Pur non parlando il russo da molto, troppo tempo ormai, vi andai fiducioso che con un po’ di esercizio ce l’avrei fatta. Nel senso: non ero sicuro di me al punto da scrivere sul CV: “Ottima conoscenza orale e scritta”, ma forse… Be’, passai comunque i primi due colloqui e al terzo colloquio in lingua straniera il mio interlocutore avanzò la proposta. Mi disse che aveva avuto una promozione e la new entry avrebbe dovuto prendere il suo posto. Bisognava fare le cose in fretta perché c’erano delle scadenze da rispettare, quindi se ce ne fosse stato bisogno la scuola mi avrebbe pagato anche il preavviso per lasciare immediatamente il mio vecchio lavoro e correre da loro.
“Fra due giorni devo partire per Mosca” ricordo che concluse in questo modo il nostro ultimo colloquio, quello cruciale, durante il quale pronunciò le fatidiche parole… “appena torno ci sentiamo, le faremo sapere i termini del contratto che firmeremo.”
Passarono due, tre settimane durante le quali, naturalmente, sollecitai una risposta, ma nulla… Il Manager di successo era svanito e con lui il mio sogno di tornare a lavorare con il Paese a cui sono così legato da un profondo sentimento di amore-odio. Ma alla fine mi rassegnai.
Alzi la mano chi si è sentito dire almeno una volta la frase “Le faremo sapere” - dopo un colloquio?
Bene. Quanti hanno poi saputo davvero qualcosa? E quanti fra quelli che non hanno più saputo nulla vorrebbero ancora sapere? E quanti, invece, quella frase, “Le faremo sapere”, l’hanno detta?
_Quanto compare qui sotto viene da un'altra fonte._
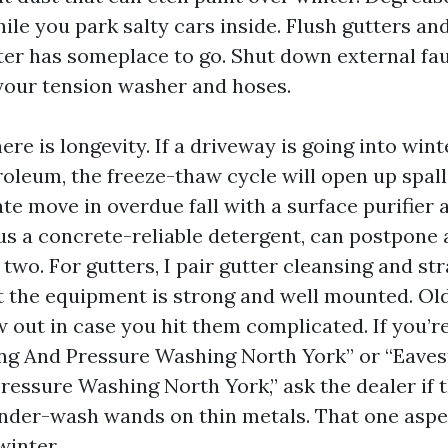
hile you park salty cars inside. Flush gutters 
er has someplace to go. Shut down external fa
your tension washer and hoses.
ere is longevity. If a driveway is going into wint
roleum, the freeze-thaw cycle will open up spal
te move in overdue fall with a surface purifier a
us a concrete-reliable detergent, can postpone 
 two. For gutters, I pair gutter cleansing and st
t the equipment is strong and well mounted. O
 out in case you hit them complicated. If you’r
ng And Pressure Washing North York” or “Eave
ressure Washing North York,” ask the dealer if t
ender-wash wands on thin metals. That one asp
winter.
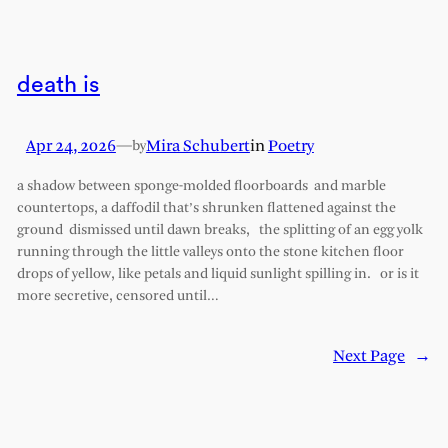
death is
Apr 24, 2026
—
Mira Schubert
in
Poetry
by
a shadow between sponge-molded floorboards and marble
countertops, a daffodil that’s shrunken flattened against the
ground dismissed until dawn breaks, the splitting of an egg yolk
running through the little valleys onto the stone kitchen floor
drops of yellow, like petals and liquid sunlight spilling in. or is it
more secretive, censored until…
Next Page
→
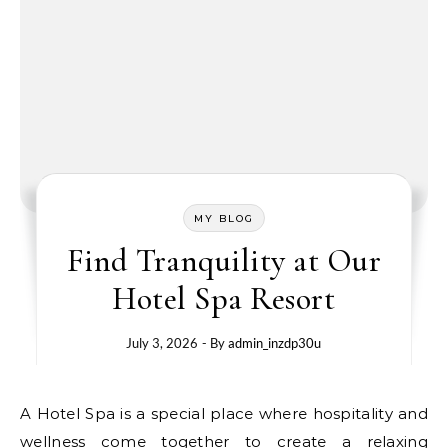
MY BLOG
Find Tranquility at Our
Hotel Spa Resort
July 3, 2026
- By
admin_inzdp30u
A Hotel Spa is a special place where hospitality and
wellness come together to create a relaxing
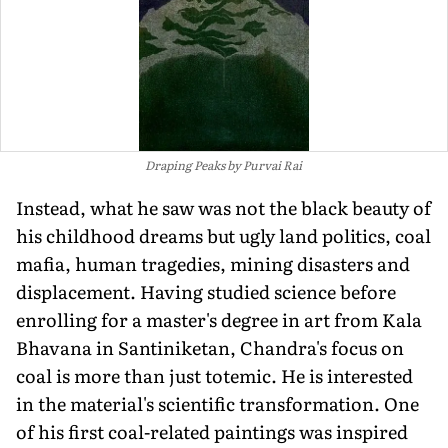
Draping Peaks by Purvai Rai
Instead, what he saw was not the black beauty of
his childhood dreams but ugly land politics, coal
mafia, human tragedies, mining disasters and
displacement. Having studied science before
enrolling for a master's degree in art from Kala
Bhavana in Santiniketan, Chandra's focus on
coal is more than just totemic. He is interested
in the material's scientific transformation. One
of his first coal-related paintings was inspired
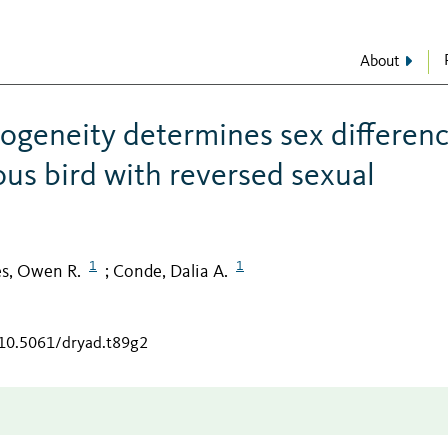
About
rogeneity determines sex differen
us bird with reversed sexual
1
1
es, Owen R.
Conde, Dalia A.
;
/10.5061/dryad.t89g2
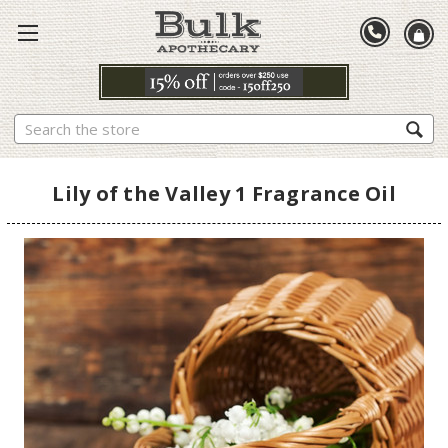
Search
Lily of the Valley 1 Fragrance Oil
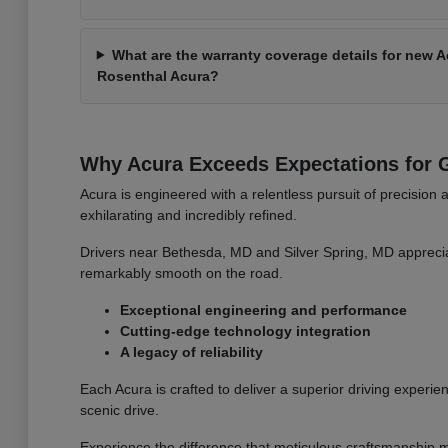
What are the warranty coverage details for new 
Rosenthal Acura?
Why Acura Exceeds Expectations for G
Acura is engineered with a relentless pursuit of precision 
exhilarating and incredibly refined.
Drivers near Bethesda, MD and Silver Spring, MD apprecia
remarkably smooth on the road.
Exceptional engineering and performance
Cutting-edge technology integration
A legacy of reliability
Each Acura is crafted to deliver a superior driving experien
scenic drive.
Experience the difference that meticulous craftsmanship m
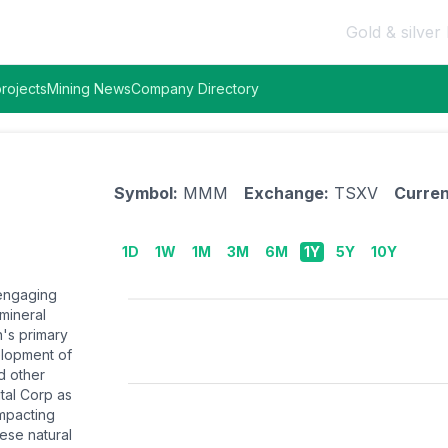
Gold & silver 
rojects
Mining News
Company Directory
Symbol:
MMM
Exchange:
TSXV
Curren
1D
1W
1M
3M
6M
1Y
5Y
10Y
 engaging
 mineral
's primary
velopment of
nd other
tal Corp as
impacting
hese natural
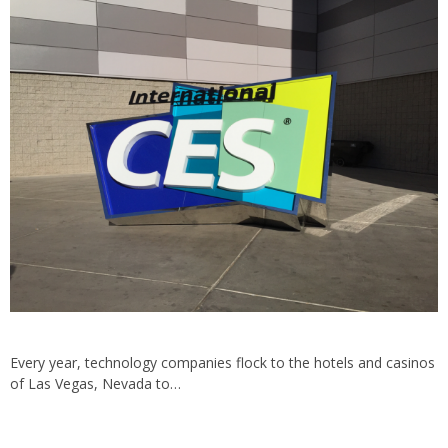
Every year, technology companies flock to the hotels and casinos
of Las Vegas, Nevada to…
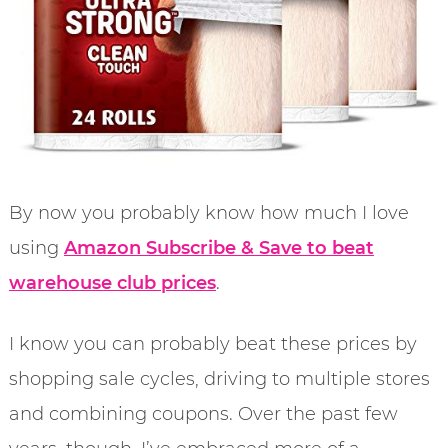
By now you probably know how much I love
using
Amazon Subscribe & Save to beat
warehouse club prices
.
I know you can probably beat these prices by
shopping sale cycles, driving to multiple stores
and combining coupons. Over the past few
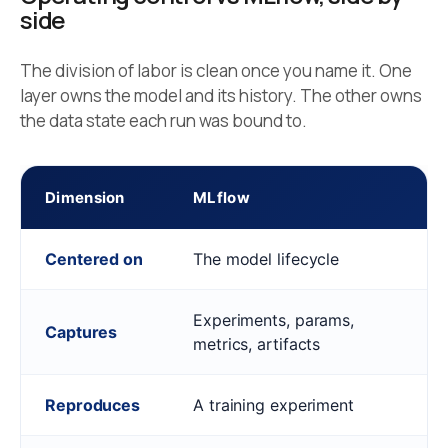
side
The division of labor is clean once you name it. One
layer owns the model and its history. The other owns
the data state each run was bound to.
Dimension
MLflow
Centered on
The model lifecycle
Experiments, params,
Captures
metrics, artifacts
Reproduces
A training experiment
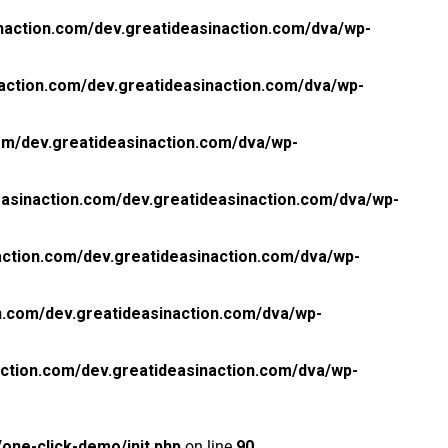
naction.com/dev.greatideasinaction.com/dva/wp-
action.com/dev.greatideasinaction.com/dva/wp-
om/dev.greatideasinaction.com/dva/wp-
asinaction.com/dev.greatideasinaction.com/dva/wp-
ction.com/dev.greatideasinaction.com/dva/wp-
n.com/dev.greatideasinaction.com/dva/wp-
ction.com/dev.greatideasinaction.com/dva/wp-
one-click-demo/init.php
on line
90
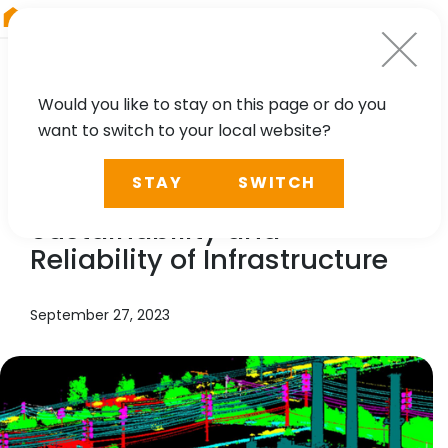
RIEGL
Australia
Would you like to stay on this page or do you
want to switch to your local website?
NEWS, TECHNOLOGY, CASE STUDY
STAY
SWITCH
3D Innovation for the
Sustainability and
Reliability of Infrastructure
September 27, 2023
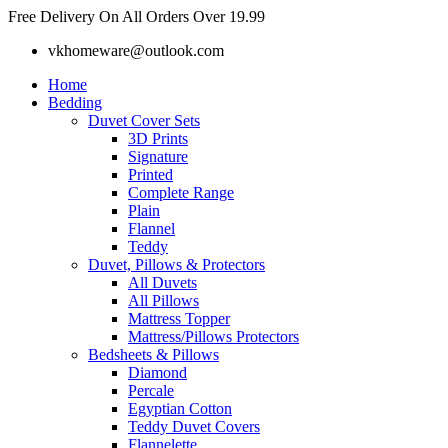
Skip
Free Delivery On All Orders Over 19.99
to
vkhomeware@outlook.com
content
Home
Bedding
Duvet Cover Sets
3D Prints
Signature
Printed
Complete Range
Plain
Flannel
Teddy
Duvet, Pillows & Protectors
All Duvets
All Pillows
Mattress Topper
Mattress/Pillows Protectors
Bedsheets & Pillows
Diamond
Percale
Egyptian Cotton
Teddy Duvet Covers
Flannelette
Quando lavoravo per un’agenzia di lavoro interinale e mi occupavo di screening curricula e colloqui con i candidati ricordo che mai, mai dissi la frase “Le faremo sapere” con l’intento di sottintendere “Mi spiace, non hai avuto il posto”.
Purtroppo, a volte bisogna che le persone siano cattive con noi, per il nostro bene, e che ce lo dicano chiaro: “Mi dispiace, ma per te Miss Italia finisce qui!”
Certo che me ne feci lo stesso una ragione, ma sono felice che il mondo sia così piccolo da avermi portato dopo quasi sei anni sulla strada della moglie dell’uomo che mi intervistò e non mi reputò all’altezza, e che alla fine ha avuto più coraggio di lui quando, dopo esserci chiariti, mi ha detto:
“Be’, allora mi sa che sei davvero tu il ragazzo di cui parlò. Mi spiace, ma è chiaro che non andavi bene."